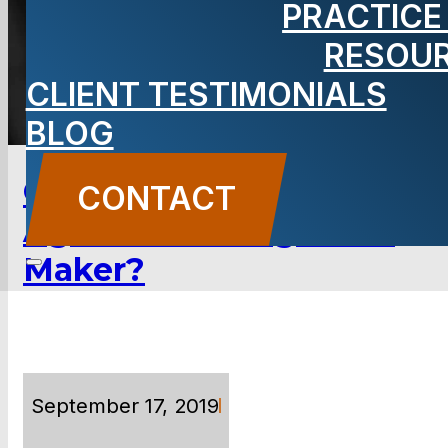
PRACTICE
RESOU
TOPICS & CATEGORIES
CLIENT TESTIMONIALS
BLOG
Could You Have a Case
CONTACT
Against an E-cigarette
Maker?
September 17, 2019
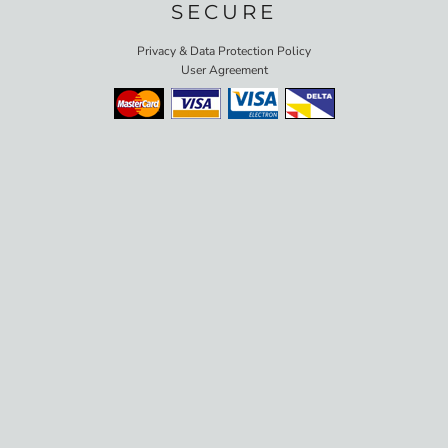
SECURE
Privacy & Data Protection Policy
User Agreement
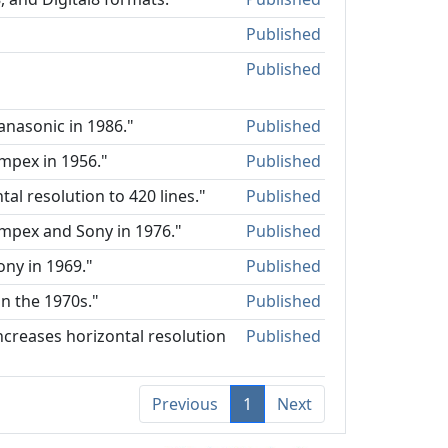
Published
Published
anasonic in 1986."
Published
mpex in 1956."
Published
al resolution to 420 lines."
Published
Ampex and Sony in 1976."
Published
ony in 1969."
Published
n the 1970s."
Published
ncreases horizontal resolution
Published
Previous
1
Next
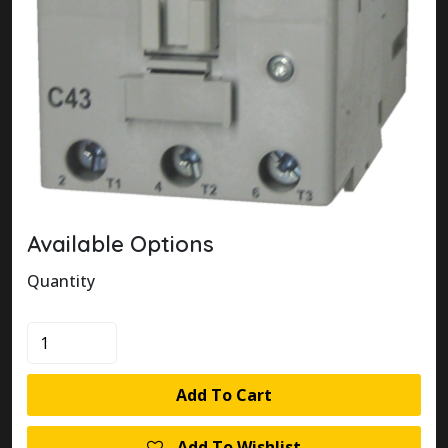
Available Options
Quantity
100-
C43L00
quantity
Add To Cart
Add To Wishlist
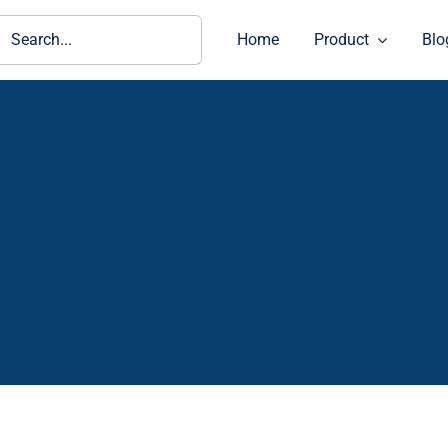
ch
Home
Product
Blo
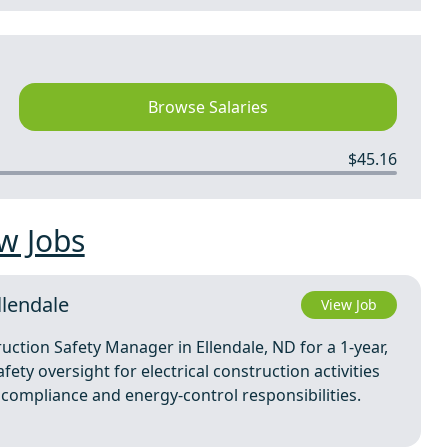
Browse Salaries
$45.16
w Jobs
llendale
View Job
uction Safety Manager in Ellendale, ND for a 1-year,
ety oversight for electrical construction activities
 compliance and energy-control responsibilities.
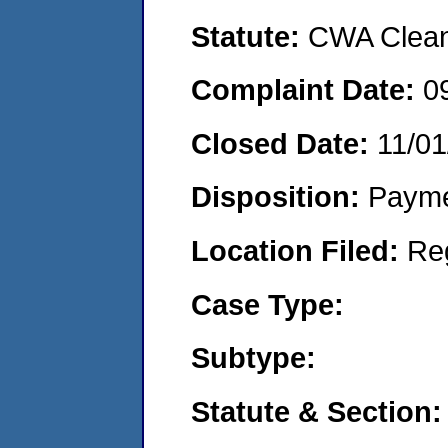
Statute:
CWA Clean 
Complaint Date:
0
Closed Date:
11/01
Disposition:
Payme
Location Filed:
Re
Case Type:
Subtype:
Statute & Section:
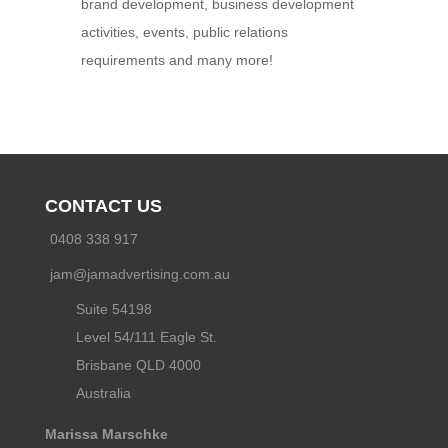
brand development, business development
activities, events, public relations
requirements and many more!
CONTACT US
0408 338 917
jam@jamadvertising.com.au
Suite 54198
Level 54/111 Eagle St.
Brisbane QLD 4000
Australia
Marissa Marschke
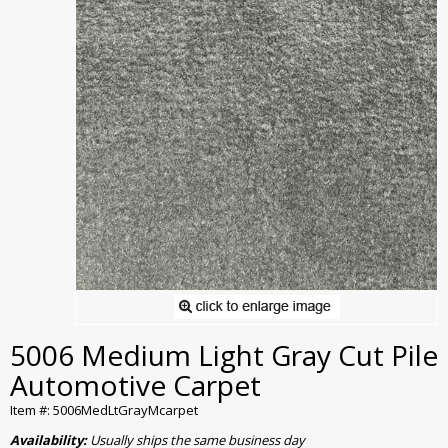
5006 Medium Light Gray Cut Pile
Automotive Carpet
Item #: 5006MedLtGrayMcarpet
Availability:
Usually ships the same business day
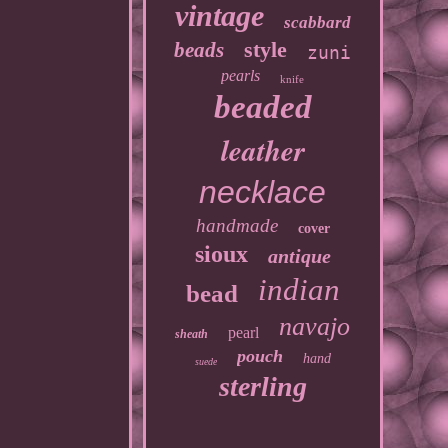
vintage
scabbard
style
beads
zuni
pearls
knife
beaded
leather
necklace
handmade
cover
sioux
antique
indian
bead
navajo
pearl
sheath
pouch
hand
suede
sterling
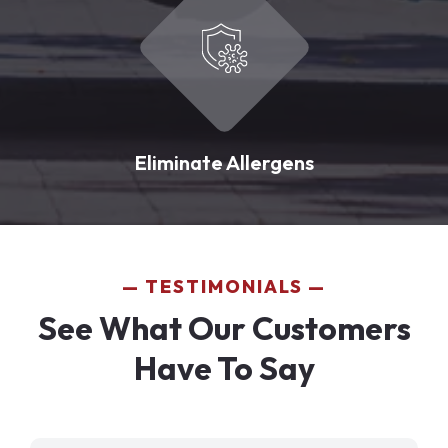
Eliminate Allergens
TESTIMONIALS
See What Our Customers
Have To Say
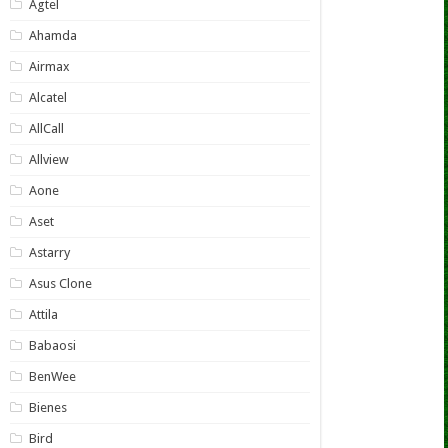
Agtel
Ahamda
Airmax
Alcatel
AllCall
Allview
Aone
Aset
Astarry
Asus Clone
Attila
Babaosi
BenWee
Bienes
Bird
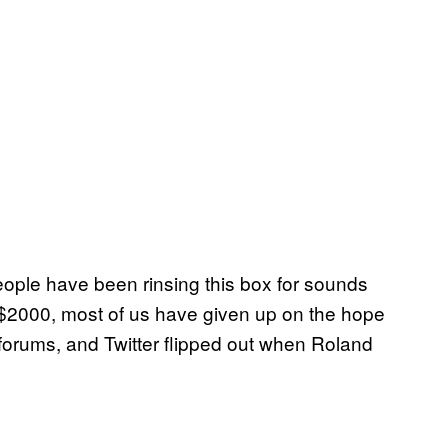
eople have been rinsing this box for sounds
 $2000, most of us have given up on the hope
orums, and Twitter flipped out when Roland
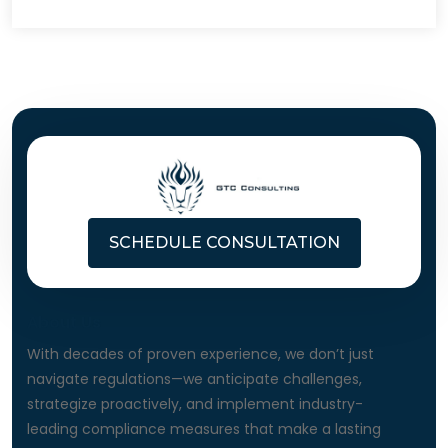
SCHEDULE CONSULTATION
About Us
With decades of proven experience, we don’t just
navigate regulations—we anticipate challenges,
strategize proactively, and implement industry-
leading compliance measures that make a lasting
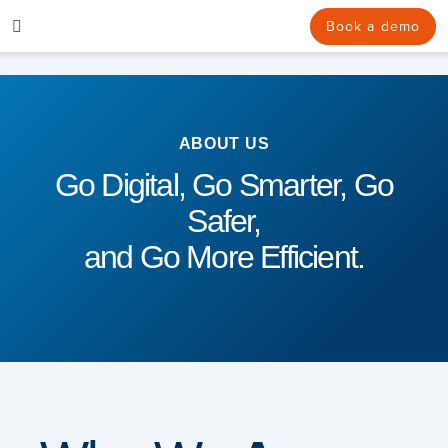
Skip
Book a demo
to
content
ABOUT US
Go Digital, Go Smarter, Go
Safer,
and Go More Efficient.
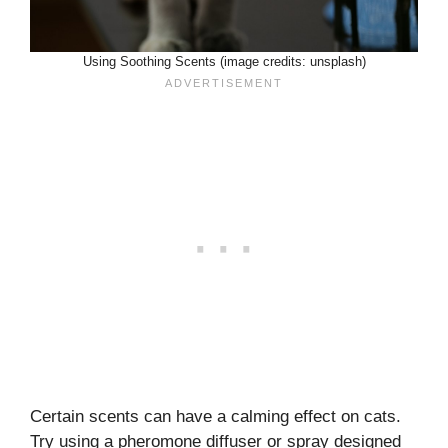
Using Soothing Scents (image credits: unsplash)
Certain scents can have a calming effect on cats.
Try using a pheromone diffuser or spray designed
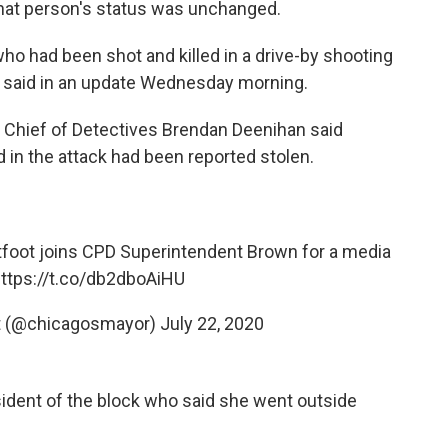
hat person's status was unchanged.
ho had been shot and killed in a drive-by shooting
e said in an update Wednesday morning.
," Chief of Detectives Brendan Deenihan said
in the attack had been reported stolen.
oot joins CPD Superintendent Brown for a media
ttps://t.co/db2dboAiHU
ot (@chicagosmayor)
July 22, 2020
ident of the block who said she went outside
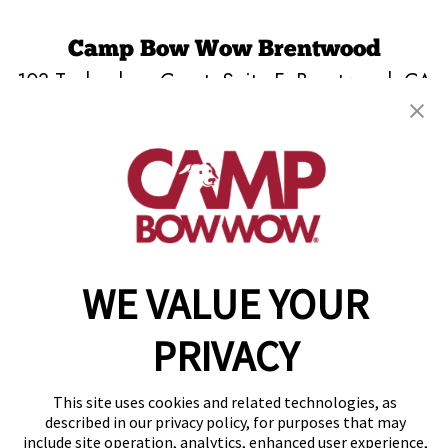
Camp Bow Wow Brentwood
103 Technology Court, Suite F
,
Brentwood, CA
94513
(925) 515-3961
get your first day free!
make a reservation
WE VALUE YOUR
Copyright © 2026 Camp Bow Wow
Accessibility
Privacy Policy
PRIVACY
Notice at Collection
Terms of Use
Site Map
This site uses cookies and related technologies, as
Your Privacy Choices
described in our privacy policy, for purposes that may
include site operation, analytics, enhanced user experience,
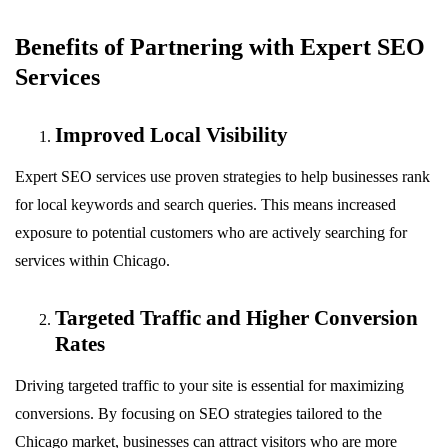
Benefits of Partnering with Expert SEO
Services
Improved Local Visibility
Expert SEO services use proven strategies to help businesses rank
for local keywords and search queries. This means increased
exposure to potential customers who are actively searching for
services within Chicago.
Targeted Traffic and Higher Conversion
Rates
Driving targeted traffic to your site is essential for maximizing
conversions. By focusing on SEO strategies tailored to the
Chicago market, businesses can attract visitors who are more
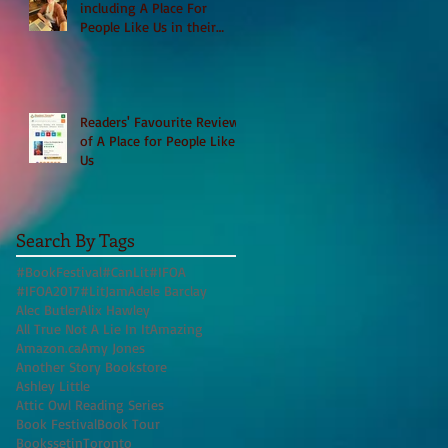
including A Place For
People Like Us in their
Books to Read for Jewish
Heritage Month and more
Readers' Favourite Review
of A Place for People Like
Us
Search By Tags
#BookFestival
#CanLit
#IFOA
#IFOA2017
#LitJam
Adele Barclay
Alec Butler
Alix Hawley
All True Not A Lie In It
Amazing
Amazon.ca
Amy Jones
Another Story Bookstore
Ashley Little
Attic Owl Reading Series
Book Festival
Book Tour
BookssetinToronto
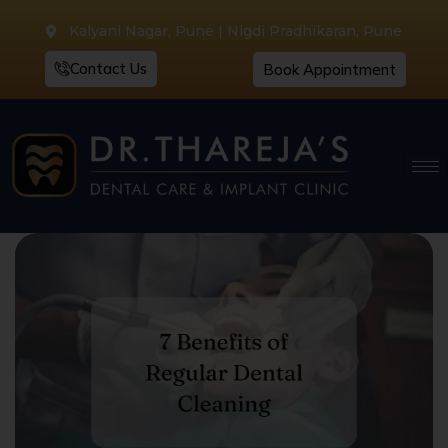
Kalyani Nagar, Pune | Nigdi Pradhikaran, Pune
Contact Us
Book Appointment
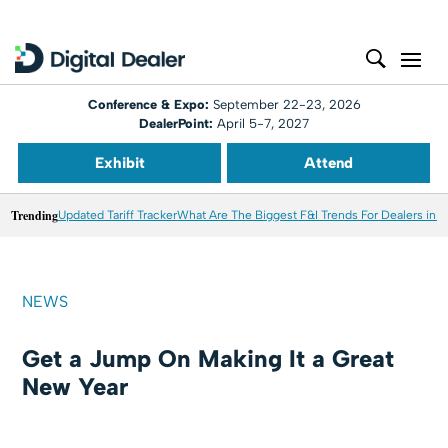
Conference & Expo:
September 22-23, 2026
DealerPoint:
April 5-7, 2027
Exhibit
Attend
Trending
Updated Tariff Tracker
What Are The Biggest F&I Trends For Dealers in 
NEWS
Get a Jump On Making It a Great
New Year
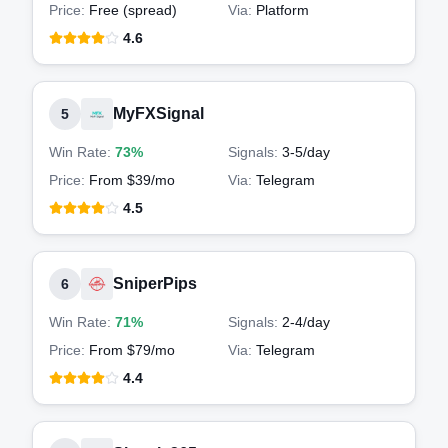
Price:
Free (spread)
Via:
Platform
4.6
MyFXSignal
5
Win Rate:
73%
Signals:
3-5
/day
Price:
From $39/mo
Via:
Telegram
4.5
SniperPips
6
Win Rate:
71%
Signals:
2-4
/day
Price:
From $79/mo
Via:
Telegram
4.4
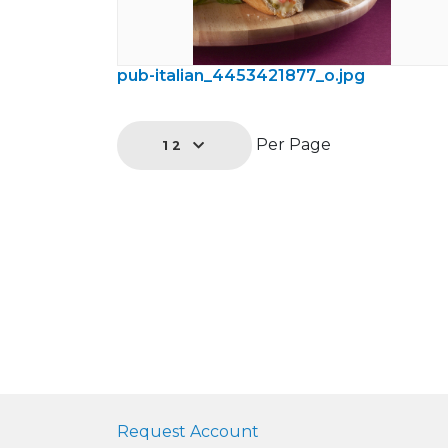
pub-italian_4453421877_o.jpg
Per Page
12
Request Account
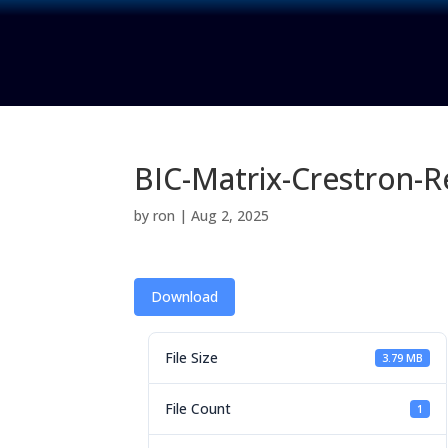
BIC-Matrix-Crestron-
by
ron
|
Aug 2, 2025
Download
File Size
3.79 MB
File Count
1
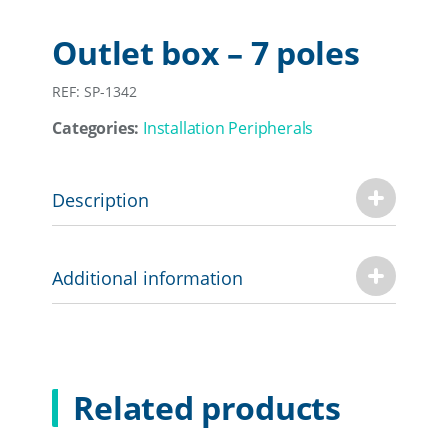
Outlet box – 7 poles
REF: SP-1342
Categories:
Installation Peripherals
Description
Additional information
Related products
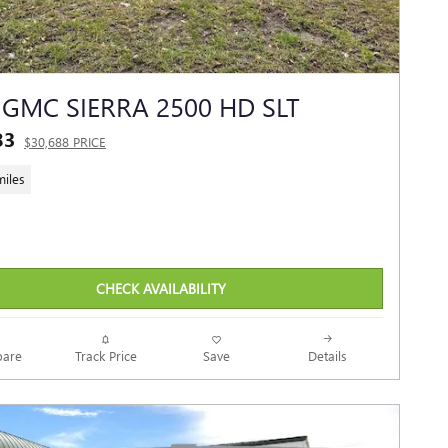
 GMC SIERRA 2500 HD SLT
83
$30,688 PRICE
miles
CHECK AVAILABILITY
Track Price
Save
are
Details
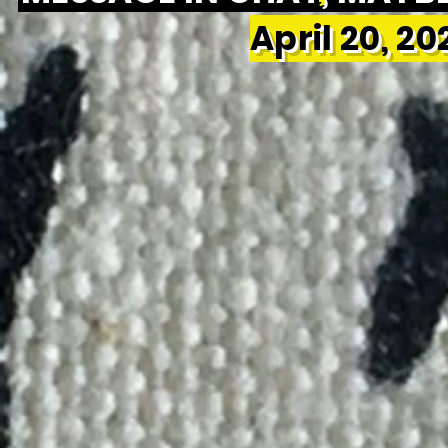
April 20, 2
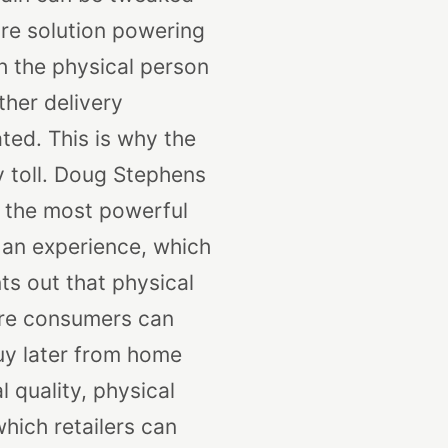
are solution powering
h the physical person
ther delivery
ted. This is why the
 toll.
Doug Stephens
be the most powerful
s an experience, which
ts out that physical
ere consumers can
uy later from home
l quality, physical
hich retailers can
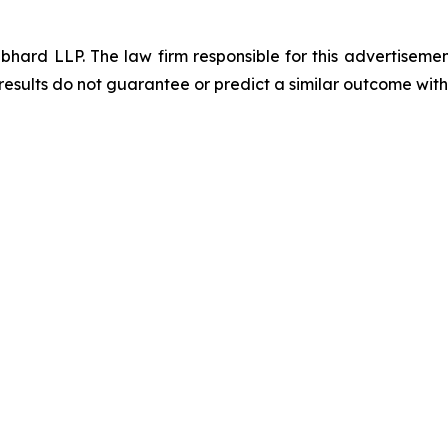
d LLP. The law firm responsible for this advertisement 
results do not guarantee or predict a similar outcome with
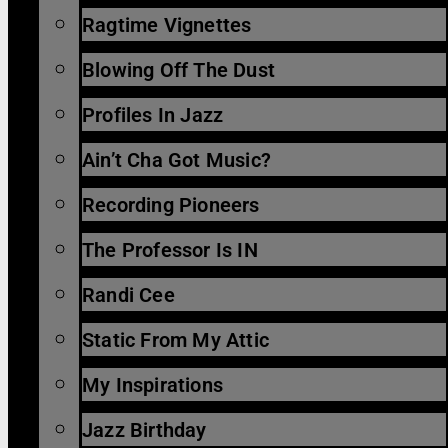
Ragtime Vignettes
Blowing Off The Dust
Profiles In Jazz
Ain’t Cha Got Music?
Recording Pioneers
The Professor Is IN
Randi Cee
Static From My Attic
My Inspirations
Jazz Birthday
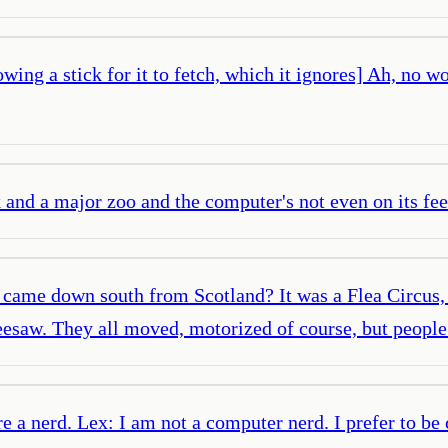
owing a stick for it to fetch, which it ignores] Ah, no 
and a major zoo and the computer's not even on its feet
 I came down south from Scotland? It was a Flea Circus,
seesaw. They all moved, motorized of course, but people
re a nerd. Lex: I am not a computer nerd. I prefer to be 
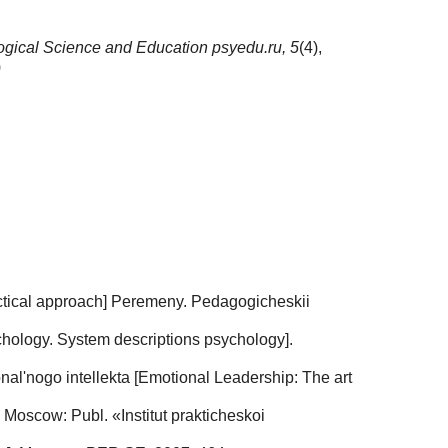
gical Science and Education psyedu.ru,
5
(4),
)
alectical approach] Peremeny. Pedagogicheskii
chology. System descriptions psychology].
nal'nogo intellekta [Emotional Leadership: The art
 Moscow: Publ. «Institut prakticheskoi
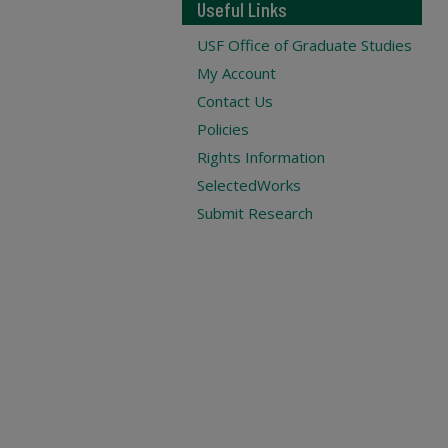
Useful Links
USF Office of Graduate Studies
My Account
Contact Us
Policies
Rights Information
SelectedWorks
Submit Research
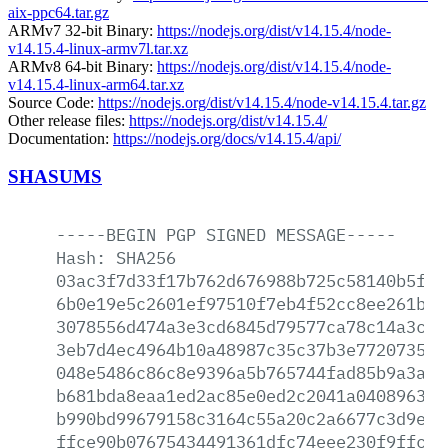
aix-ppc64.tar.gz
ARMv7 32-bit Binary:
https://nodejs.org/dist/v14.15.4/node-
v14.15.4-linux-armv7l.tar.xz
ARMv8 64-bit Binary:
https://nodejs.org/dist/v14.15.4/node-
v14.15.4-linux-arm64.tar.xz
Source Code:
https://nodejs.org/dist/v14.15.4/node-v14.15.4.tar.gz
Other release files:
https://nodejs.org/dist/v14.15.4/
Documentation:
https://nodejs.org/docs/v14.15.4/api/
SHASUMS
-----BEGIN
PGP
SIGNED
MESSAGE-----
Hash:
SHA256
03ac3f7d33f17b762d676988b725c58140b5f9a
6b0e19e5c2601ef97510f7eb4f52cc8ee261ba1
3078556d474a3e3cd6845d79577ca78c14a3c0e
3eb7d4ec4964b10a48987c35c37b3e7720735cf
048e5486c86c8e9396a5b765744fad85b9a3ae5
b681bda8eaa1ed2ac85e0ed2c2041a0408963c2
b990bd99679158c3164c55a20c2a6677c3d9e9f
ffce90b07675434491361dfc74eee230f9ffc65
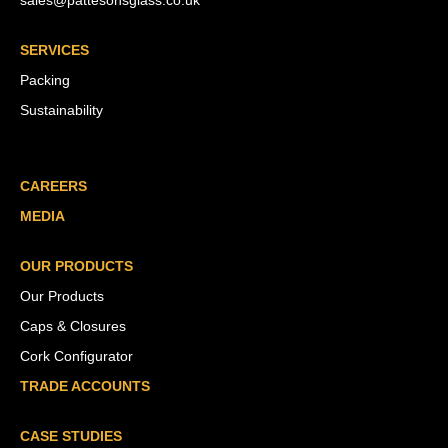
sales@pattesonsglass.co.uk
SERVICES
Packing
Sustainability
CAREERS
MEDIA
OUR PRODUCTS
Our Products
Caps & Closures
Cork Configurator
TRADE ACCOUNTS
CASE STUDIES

▸ INSTRUCTIONS TO FOLLOW:
Copy the records word for word from their first line up to and including the line with "User Agreement". Leave the pictures out of your answer.

▸ OUTPUT FOR THIS TASK:
PRACTICE
RESOU
TOPICS & CATEGORIES
CLIENT TESTIMONIALS
BLOG
Could You Have a Case
CONTACT
Against an E-cigarette
Maker?
September 17, 2019
SECURE
Privacy & Data Protection Policy
User Agreement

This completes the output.